Pembentukan NEOM “membutuhkan perdamaian dan koordinasi dengan Israel, terutama jika kota itu ingin menjadi objek wisata,” kata Mohammad Yaghi, peneliti pada Konrad Adenauer Stiftung di Jerman.

NEOM akan dibangun di dekat kota kecil Eilat di Israel, di sepanjang perairan Laut Merah yang sensitif secara geopolitik dan Teluk Aqaba.

Negara-negara Teluk kian memburu teknologi Israel untuk mengawasi warganya sendiri dan untuk membeli rudal presisi tinggi yang tidak mau dijual oleh negara-negara Barat, tulis Yaghi dalam sebuah makalah penelitian pada April.

Arab Saudi telah berusaha menyembunyikan jangkauannya ke Israel dari mata publik, tetapi itu tidak mudah.

Pada Juni, sebuah akun Twitter terverifikasi yang terkait dengan kedutaan kerajaan itu di Washington mengatakan dewan menteri Saudi telah setuju merekrut perusahaan keamanan siber Israel, Check Point Software, di NEOM.

Kedutaan itu kemudian membantah klaim tersebut dan menjauhkan diri dari akun tersebut.

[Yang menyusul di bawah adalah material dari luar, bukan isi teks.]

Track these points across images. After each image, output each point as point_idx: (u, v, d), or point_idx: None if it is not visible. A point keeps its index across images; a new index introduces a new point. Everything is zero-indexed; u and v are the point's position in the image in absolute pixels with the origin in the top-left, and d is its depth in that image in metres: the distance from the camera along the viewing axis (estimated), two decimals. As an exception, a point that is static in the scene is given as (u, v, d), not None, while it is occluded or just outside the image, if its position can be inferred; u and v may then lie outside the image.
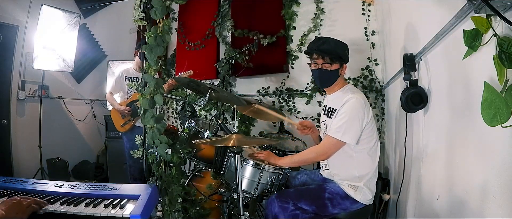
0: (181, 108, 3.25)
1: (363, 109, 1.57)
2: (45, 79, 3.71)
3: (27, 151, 3.57)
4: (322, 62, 1.66)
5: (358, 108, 1.57)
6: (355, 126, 1.56)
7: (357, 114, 1.56)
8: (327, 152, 1.64)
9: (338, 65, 1.66)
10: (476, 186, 0.87)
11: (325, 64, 1.65)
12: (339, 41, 1.71)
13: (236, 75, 3.24)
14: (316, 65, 1.68)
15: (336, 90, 1.73)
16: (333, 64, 1.65)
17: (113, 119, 3.19)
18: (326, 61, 1.65)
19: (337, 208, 1.63)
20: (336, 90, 1.73)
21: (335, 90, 1.73)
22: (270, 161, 1.77)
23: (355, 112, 1.56)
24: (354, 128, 1.56)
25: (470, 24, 0.78)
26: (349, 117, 1.56)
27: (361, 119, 1.57)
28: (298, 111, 3.02)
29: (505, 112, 0.64)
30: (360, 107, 1.57)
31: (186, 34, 3.72)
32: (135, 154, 1.83)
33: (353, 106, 1.57)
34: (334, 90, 1.74)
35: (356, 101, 1.57)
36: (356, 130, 1.57)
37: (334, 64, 1.65)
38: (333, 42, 1.68)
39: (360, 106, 1.57)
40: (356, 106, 1.56)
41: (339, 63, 1.66)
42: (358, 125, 1.56)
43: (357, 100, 1.57)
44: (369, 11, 2.72)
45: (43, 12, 3.33)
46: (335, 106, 1.67)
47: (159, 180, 1.78)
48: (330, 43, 1.67)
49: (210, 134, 2.06)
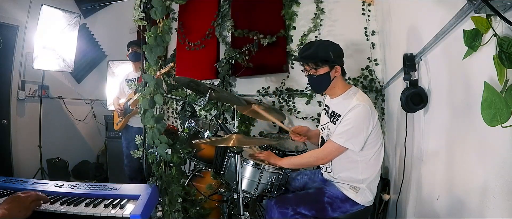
0: (181, 108, 3.25)
1: (369, 117, 1.53)
2: (45, 79, 3.71)
3: (27, 151, 3.57)
4: (309, 68, 1.63)
5: (364, 117, 1.53)
6: (361, 135, 1.53)
7: (363, 122, 1.52)
8: (327, 157, 1.63)
9: (326, 69, 1.60)
10: (476, 186, 0.87)
11: (311, 70, 1.62)
12: (326, 43, 1.66)
13: (236, 75, 3.24)
14: (306, 71, 1.66)
15: (339, 93, 1.68)
16: (319, 68, 1.59)
17: (113, 119, 3.22)
18: (312, 67, 1.61)
19: (337, 212, 1.62)
20: (339, 93, 1.67)
21: (338, 93, 1.68)
22: (270, 161, 1.77)
23: (361, 121, 1.52)
24: (359, 137, 1.53)
25: (470, 24, 0.78)
26: (354, 125, 1.52)
27: (366, 128, 1.53)
28: (298, 111, 3.02)
29: (505, 112, 0.64)
30: (367, 115, 1.53)
31: (186, 34, 3.71)
32: (135, 154, 1.83)
33: (360, 114, 1.52)
34: (337, 93, 1.68)
35: (362, 109, 1.52)
36: (361, 138, 1.53)
37: (320, 68, 1.59)
38: (316, 45, 1.62)
39: (366, 114, 1.53)
40: (362, 115, 1.52)
41: (328, 66, 1.60)
42: (363, 134, 1.53)
43: (364, 107, 1.52)
44: (369, 11, 2.72)
45: (43, 12, 3.33)
46: (339, 111, 1.62)
47: (159, 180, 1.78)
48: (312, 47, 1.61)
49: (210, 134, 2.06)
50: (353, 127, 1.53)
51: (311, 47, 1.62)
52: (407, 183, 1.63)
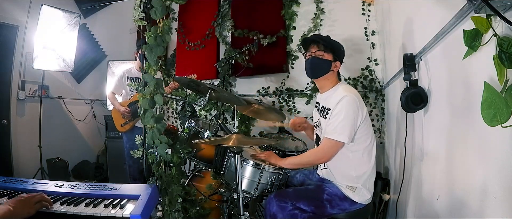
0: (181, 108, 3.26)
1: (357, 107, 1.57)
2: (45, 79, 3.71)
3: (27, 151, 3.57)
4: (316, 49, 1.70)
5: (352, 106, 1.57)
6: (350, 124, 1.56)
7: (351, 112, 1.56)
8: (326, 155, 1.64)
9: (330, 57, 1.69)
10: (476, 186, 0.87)
11: (318, 52, 1.69)
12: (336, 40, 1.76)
13: (236, 75, 3.24)
14: (310, 54, 1.72)
15: (328, 88, 1.74)
16: (326, 53, 1.68)
17: (113, 119, 3.20)
18: (320, 49, 1.69)
19: (335, 209, 1.63)
20: (328, 88, 1.74)
21: (328, 87, 1.74)
22: (270, 161, 1.77)
23: (349, 110, 1.56)
24: (349, 126, 1.56)
25: (470, 24, 0.78)
26: (343, 116, 1.56)
27: (355, 117, 1.57)
28: (298, 111, 3.02)
29: (505, 112, 0.64)
30: (354, 104, 1.57)
31: (186, 34, 3.72)
32: (135, 154, 1.83)
33: (347, 104, 1.57)
34: (326, 88, 1.75)
35: (349, 99, 1.57)
36: (351, 128, 1.56)
37: (327, 53, 1.68)
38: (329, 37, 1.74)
39: (353, 104, 1.57)
40: (349, 104, 1.57)
41: (332, 56, 1.69)
42: (352, 123, 1.56)
43: (351, 97, 1.57)
44: (369, 11, 2.72)
45: (43, 12, 3.33)
46: (329, 105, 1.67)
47: (159, 180, 1.78)
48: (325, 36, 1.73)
49: (210, 134, 2.06)
50: (343, 118, 1.56)
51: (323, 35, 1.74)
52: (407, 183, 1.63)
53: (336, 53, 1.70)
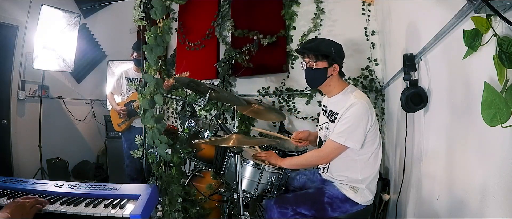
0: (181, 108, 3.25)
1: (367, 114, 1.54)
2: (45, 79, 3.71)
3: (27, 151, 3.57)
4: (308, 60, 1.65)
5: (363, 114, 1.53)
6: (360, 132, 1.53)
7: (362, 119, 1.53)
8: (328, 156, 1.62)
9: (325, 64, 1.61)
10: (476, 186, 0.87)
11: (310, 63, 1.63)
12: (329, 40, 1.67)
13: (236, 75, 3.24)
14: (304, 64, 1.67)
15: (336, 92, 1.68)
16: (318, 62, 1.61)
17: (112, 119, 3.21)
18: (311, 59, 1.63)
19: (337, 212, 1.61)
20: (336, 92, 1.68)
21: (334, 92, 1.69)
22: (271, 161, 1.77)
23: (359, 117, 1.53)
24: (359, 134, 1.53)
25: (470, 24, 0.78)
26: (353, 123, 1.53)
27: (365, 125, 1.54)
28: (298, 111, 3.02)
29: (505, 112, 0.64)
30: (365, 112, 1.53)
31: (186, 34, 3.72)
32: (135, 154, 1.83)
33: (358, 111, 1.53)
34: (334, 92, 1.69)
35: (360, 106, 1.53)
36: (360, 136, 1.54)
37: (318, 62, 1.61)
38: (319, 40, 1.65)
39: (364, 111, 1.53)
40: (360, 112, 1.53)
41: (326, 62, 1.61)
42: (362, 131, 1.53)
43: (362, 104, 1.53)
44: (369, 11, 2.72)
45: (43, 12, 3.33)
46: (337, 110, 1.62)
47: (159, 180, 1.78)
48: (315, 41, 1.65)
49: (210, 134, 2.06)
50: (352, 125, 1.53)
51: (313, 41, 1.66)
52: (407, 183, 1.63)
53: (331, 57, 1.61)
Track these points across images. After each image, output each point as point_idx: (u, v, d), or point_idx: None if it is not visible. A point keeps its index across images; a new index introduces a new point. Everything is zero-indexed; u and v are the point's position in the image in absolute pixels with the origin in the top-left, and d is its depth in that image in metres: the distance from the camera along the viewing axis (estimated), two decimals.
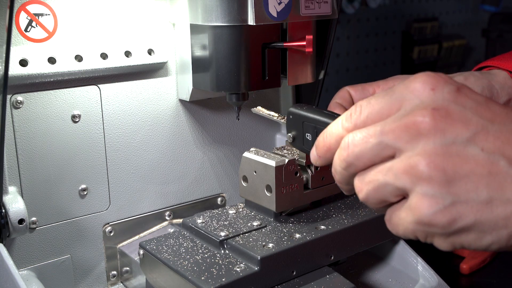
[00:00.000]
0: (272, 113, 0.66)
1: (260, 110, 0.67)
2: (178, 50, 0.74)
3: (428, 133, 0.37)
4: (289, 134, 0.55)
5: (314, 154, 0.47)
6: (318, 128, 0.51)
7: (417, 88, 0.39)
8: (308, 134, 0.52)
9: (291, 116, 0.54)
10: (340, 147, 0.42)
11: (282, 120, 0.63)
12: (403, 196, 0.39)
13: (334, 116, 0.49)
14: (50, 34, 0.65)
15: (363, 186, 0.41)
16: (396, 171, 0.38)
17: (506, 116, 0.38)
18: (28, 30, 0.63)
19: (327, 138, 0.45)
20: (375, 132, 0.40)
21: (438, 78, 0.39)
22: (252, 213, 0.69)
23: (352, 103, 0.54)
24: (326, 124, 0.48)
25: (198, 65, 0.71)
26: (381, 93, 0.42)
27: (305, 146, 0.53)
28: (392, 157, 0.39)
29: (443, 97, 0.38)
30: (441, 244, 0.38)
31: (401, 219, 0.39)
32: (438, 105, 0.38)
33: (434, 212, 0.36)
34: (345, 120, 0.43)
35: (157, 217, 0.79)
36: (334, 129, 0.44)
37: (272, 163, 0.65)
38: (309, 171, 0.68)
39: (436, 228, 0.37)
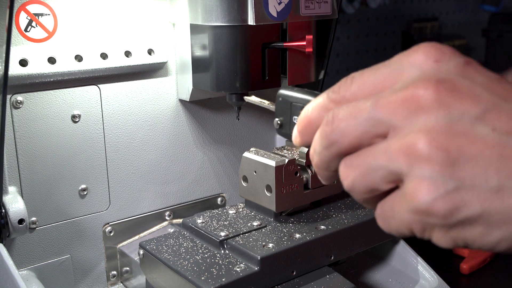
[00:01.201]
0: (264, 100, 0.61)
1: (252, 98, 0.65)
2: (178, 50, 0.74)
3: (430, 108, 0.31)
4: (277, 119, 0.49)
5: (294, 132, 0.41)
6: None
7: (419, 59, 0.34)
8: (296, 117, 0.46)
9: (280, 99, 0.48)
10: (323, 122, 0.36)
11: (272, 106, 0.55)
12: (396, 183, 0.33)
13: None
14: (50, 34, 0.65)
15: (349, 171, 0.35)
16: (390, 152, 0.32)
17: None
18: (28, 30, 0.63)
19: (309, 111, 0.39)
20: (366, 105, 0.34)
21: (444, 49, 0.33)
22: (252, 213, 0.69)
23: None
24: None
25: (198, 65, 0.71)
26: (378, 64, 0.36)
27: (292, 132, 0.46)
28: (384, 136, 0.33)
29: (448, 70, 0.33)
30: (441, 239, 0.32)
31: (395, 210, 0.33)
32: (443, 78, 0.32)
33: (434, 198, 0.30)
34: (332, 92, 0.37)
35: (157, 217, 0.79)
36: (319, 101, 0.38)
37: (272, 163, 0.65)
38: (309, 171, 0.68)
39: (436, 218, 0.31)
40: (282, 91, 0.48)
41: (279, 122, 0.49)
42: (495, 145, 0.30)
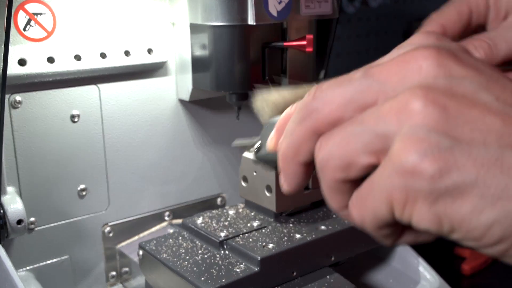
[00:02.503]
0: (252, 139, 0.55)
1: (239, 142, 0.61)
2: (178, 50, 0.74)
3: (429, 69, 0.28)
4: (258, 143, 0.45)
5: (271, 135, 0.37)
6: None
7: (417, 36, 0.31)
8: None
9: (266, 126, 0.44)
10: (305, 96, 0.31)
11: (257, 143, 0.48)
12: (378, 159, 0.28)
13: None
14: (49, 34, 0.64)
15: (327, 140, 0.30)
16: (379, 113, 0.28)
17: None
18: (26, 29, 0.63)
19: (293, 107, 0.34)
20: (356, 74, 0.30)
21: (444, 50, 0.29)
22: (252, 214, 0.69)
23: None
24: None
25: (198, 64, 0.71)
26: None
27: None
28: (372, 105, 0.29)
29: (450, 44, 0.30)
30: (424, 215, 0.26)
31: (374, 183, 0.28)
32: (444, 46, 0.29)
33: (424, 154, 0.25)
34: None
35: (157, 218, 0.79)
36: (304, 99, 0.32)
37: None
38: None
39: (423, 180, 0.26)
40: (270, 120, 0.43)
41: (258, 145, 0.45)
42: (497, 113, 0.26)
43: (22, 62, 0.62)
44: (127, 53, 0.70)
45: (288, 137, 0.32)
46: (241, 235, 0.63)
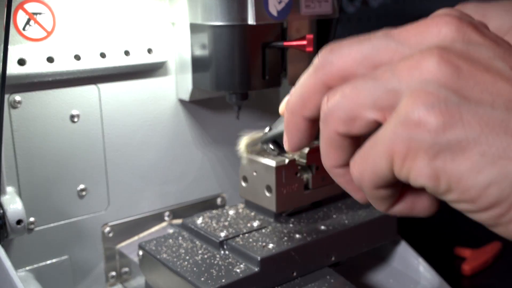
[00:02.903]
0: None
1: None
2: (178, 50, 0.74)
3: (448, 34, 0.28)
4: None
5: (283, 101, 0.36)
6: None
7: (442, 9, 0.31)
8: None
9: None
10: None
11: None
12: (384, 115, 0.28)
13: None
14: (49, 33, 0.64)
15: (336, 91, 0.30)
16: (392, 69, 0.28)
17: None
18: (26, 29, 0.62)
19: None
20: (376, 34, 0.30)
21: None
22: (252, 214, 0.69)
23: None
24: None
25: (198, 64, 0.71)
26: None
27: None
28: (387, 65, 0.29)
29: (471, 18, 0.30)
30: (422, 170, 0.26)
31: (378, 138, 0.28)
32: (466, 18, 0.29)
33: (431, 106, 0.26)
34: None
35: (157, 218, 0.79)
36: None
37: (273, 163, 0.64)
38: (310, 171, 0.68)
39: (425, 133, 0.26)
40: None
41: (269, 128, 0.49)
42: (510, 82, 0.27)
43: (21, 62, 0.62)
44: (127, 53, 0.70)
45: (298, 88, 0.32)
46: (241, 235, 0.63)
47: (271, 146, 0.52)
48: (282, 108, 0.39)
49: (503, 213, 0.26)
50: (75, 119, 0.69)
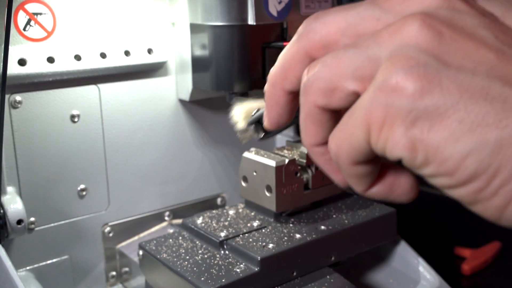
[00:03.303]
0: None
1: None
2: (178, 50, 0.74)
3: (433, 1, 0.28)
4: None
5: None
6: None
7: None
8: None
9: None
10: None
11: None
12: (364, 85, 0.27)
13: None
14: (49, 33, 0.64)
15: (315, 63, 0.29)
16: (374, 37, 0.27)
17: None
18: (26, 29, 0.63)
19: None
20: (362, 2, 0.30)
21: None
22: (252, 214, 0.69)
23: None
24: None
25: (198, 64, 0.71)
26: None
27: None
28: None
29: None
30: (399, 138, 0.25)
31: (354, 108, 0.27)
32: None
33: (408, 71, 0.25)
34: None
35: (157, 218, 0.79)
36: None
37: (272, 163, 0.64)
38: (310, 171, 0.68)
39: (402, 98, 0.25)
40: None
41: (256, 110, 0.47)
42: (493, 48, 0.26)
43: (22, 62, 0.62)
44: (127, 53, 0.70)
45: (280, 58, 0.31)
46: (241, 235, 0.63)
47: (253, 128, 0.51)
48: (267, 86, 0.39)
49: (482, 188, 0.25)
50: (76, 119, 0.69)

Marc Schneier, seorang rabi Amerika yang berhubungan dekat dengan Teluk, mengutip pernyataan wakil menteri pertahanan Arab Saudi Pangeran Khalid bin Salman yang pernah mengatakan kepadanya bahwa Israel adalah “bagian integral” untuk mencapai Visi 2030.

Schneier membuat komentar itu kepada AFP pada Mei, dan otoritas Saudi tidak membantah bahwa pangeran telah menyampaikan pernyataan itu.

Terlepas dari bungkam resminya Saudi, media Saudi yang pro-pemerintah telah berulang kali menguji reaksi publik dengan menerbitkan laporan yang menganjurkan hubungan lebih dekat dengan Israel.

“Saya memperkirakan masa depan yang memerlukan penciptaan ekosistem teknologi tinggi bersama di kalangan negara-negara (Dewan Kerjasama Teluk), yang dikenal sebagai ‘Silicon Wadi’,” tulis konsultan Israel Nave Shachar pekan lalu untuk situs berbahasa Inggris Al-Arabiya, stasiun televisi milik Saudi.

Shachar, yang menurut profil LinkedIn-nya pernah dipekerjakan oleh kementerian pertahanan Israel, merujuk sebuah kawasan yang disetarakan dengan Lembah Silikon.

“Sekarang, lebih dari sebelumnya, adalah kepentingan terbaik Israel dan GCC untuk meningkatkan kerja sama bisnis,” kata dia.